Using the records that appear below, write out exactly the lines from the one with "Finally, the war" through the one with "most important allies, and", keeping both end lines.

┏━━

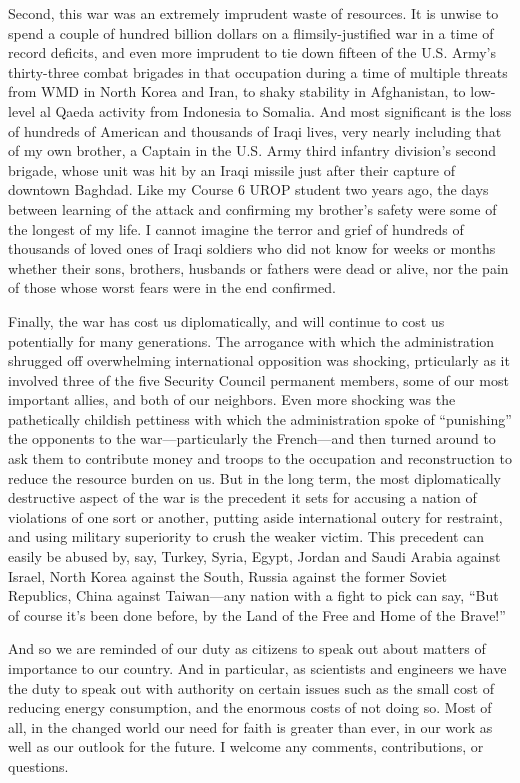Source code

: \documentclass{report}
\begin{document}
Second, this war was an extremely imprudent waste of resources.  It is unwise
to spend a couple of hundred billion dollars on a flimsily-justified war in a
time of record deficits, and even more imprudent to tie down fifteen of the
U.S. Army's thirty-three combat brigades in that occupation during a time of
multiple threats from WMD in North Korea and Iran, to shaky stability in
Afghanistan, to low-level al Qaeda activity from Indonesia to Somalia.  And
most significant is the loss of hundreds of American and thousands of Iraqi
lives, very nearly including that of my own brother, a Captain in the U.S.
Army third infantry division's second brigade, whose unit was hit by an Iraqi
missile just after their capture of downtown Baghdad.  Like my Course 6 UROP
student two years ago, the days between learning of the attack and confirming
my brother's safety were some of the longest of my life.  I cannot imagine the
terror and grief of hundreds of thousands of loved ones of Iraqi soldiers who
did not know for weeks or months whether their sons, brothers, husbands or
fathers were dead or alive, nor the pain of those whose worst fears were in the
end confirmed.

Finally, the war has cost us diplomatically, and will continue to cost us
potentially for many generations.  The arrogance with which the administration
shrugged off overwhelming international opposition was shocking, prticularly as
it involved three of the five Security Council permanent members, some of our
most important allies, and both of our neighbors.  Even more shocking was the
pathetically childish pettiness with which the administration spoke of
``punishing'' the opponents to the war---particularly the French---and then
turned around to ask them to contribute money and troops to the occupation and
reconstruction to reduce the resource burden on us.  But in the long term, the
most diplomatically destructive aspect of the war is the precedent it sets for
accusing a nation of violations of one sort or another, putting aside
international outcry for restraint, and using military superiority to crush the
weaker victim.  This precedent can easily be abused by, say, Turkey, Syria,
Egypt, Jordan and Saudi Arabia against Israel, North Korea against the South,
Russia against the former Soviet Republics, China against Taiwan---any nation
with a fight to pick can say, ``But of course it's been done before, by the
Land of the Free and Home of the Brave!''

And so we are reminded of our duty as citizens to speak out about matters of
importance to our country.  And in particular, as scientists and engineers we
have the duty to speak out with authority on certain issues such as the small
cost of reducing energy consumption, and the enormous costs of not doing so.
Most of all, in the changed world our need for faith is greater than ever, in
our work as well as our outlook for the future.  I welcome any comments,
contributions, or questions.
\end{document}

┗━━
┏━━

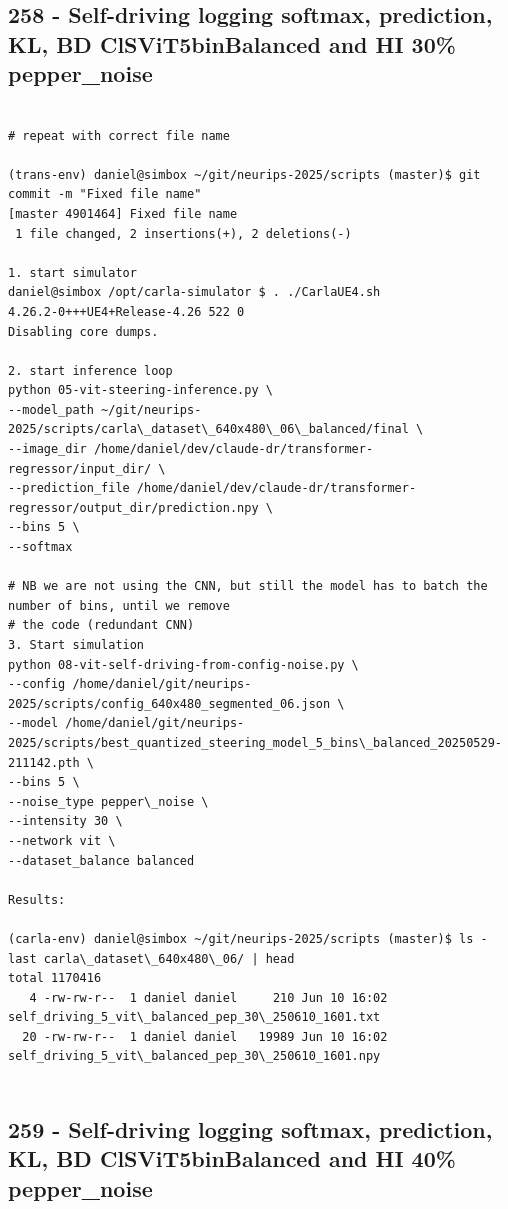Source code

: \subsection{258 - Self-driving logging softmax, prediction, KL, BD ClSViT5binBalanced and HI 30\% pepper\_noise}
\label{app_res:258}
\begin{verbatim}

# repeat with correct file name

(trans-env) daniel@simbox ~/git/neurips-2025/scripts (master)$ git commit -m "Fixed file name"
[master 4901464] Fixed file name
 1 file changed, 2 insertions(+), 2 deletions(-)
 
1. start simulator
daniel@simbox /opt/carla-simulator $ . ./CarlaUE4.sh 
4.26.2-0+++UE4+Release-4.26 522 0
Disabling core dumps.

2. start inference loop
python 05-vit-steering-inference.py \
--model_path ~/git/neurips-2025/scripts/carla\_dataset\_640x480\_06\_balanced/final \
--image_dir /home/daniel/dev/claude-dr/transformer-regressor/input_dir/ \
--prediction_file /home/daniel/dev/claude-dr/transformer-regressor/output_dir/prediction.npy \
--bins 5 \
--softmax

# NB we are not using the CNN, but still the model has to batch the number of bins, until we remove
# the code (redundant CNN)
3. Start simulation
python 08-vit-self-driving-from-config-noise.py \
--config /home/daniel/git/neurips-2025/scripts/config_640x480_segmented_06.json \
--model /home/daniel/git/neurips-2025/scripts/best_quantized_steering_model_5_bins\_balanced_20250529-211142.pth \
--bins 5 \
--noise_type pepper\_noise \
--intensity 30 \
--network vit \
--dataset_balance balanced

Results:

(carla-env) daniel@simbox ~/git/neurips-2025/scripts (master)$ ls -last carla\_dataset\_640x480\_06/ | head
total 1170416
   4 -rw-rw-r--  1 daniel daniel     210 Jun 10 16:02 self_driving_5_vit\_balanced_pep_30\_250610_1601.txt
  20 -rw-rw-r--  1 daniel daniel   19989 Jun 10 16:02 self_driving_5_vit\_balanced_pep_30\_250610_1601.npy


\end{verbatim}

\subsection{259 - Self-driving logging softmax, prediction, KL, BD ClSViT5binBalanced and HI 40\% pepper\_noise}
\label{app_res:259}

┗━━

→ Exercise solution
Finally, the war has cost us diplomatically, and will continue to cost us
potentially for many generations.  The arrogance with which the administration
shrugged off overwhelming international opposition was shocking, prticularly as
it involved three of the five Security Council permanent members, some of our
most important allies, and both of our neighbors.  Even more shocking was the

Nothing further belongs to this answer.